Danes will head to the polls for the next general election no later than June 4 next year.

The parliament will now have to decide whether to pursue legal charges against the prime minister, while several officials at the very top of her administration could face disciplinary hearings.

"The prime minister's office has acted very reprehensibly in the process, which led to the gross misleading of mink farmers and the public," the report said.
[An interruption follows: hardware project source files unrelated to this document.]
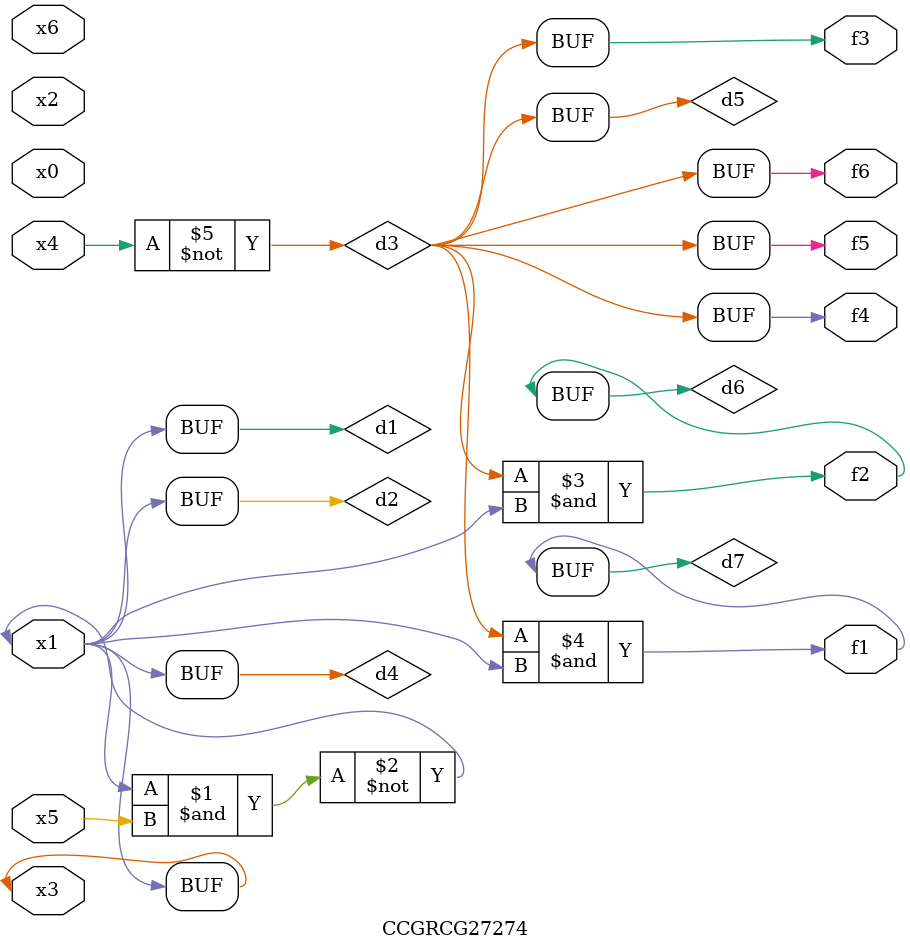
<source format=v>
module CCGRCG27274(
	input x0, x1, x2, x3, x4, x5, x6,
	output f1, f2, f3, f4, f5, f6
);

	wire d1, d2, d3, d4, d5, d6, d7;

	buf (d1, x1, x3);
	nand (d2, x1, x5);
	not (d3, x4);
	buf (d4, d1, d2);
	buf (d5, d3);
	and (d6, d3, d4);
	and (d7, d3, d4);
	assign f1 = d7;
	assign f2 = d6;
	assign f3 = d5;
	assign f4 = d5;
	assign f5 = d5;
	assign f6 = d5;
endmodule

</source>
The probe did not investigate whether she acted in gross negligence.

Frederiksen announced in November 2020 that all farmed mink in Denmark, the largest such industry globally at the time, had to be slaughtered immediately over concerns that Covid-19 was mutating among the animals and transmitting to humans.

The agriculture minister resigned weeks later and Frederiksen has admitted that the order breached constitutional rights.

Danish Prime Minister Mette Frederiksen holds a joint news conference with U.N. Secretary General Antonio Guterres in Copenhagen

The scandal somewhat dented her image after she won praise for the initial handling of the pandemic in the spring of 2020.

The premier stands by the decision and has repeatedly underlined that she wasn't aware that the decision was illegal at the time.

Still, she acknowledged that mistakes were made.

Public trust in the one-party cabinet was further eroded after revelations during the parliamentary probe that Frederiksen and several key employees in her department had been automatically deleting all text messages from their devices.

The investigation found that there are grounds for disciplinary actions against several senior officials, including the head of the police and one of Frederiksen's most important employees, the permanent secretary of the prime minister's office.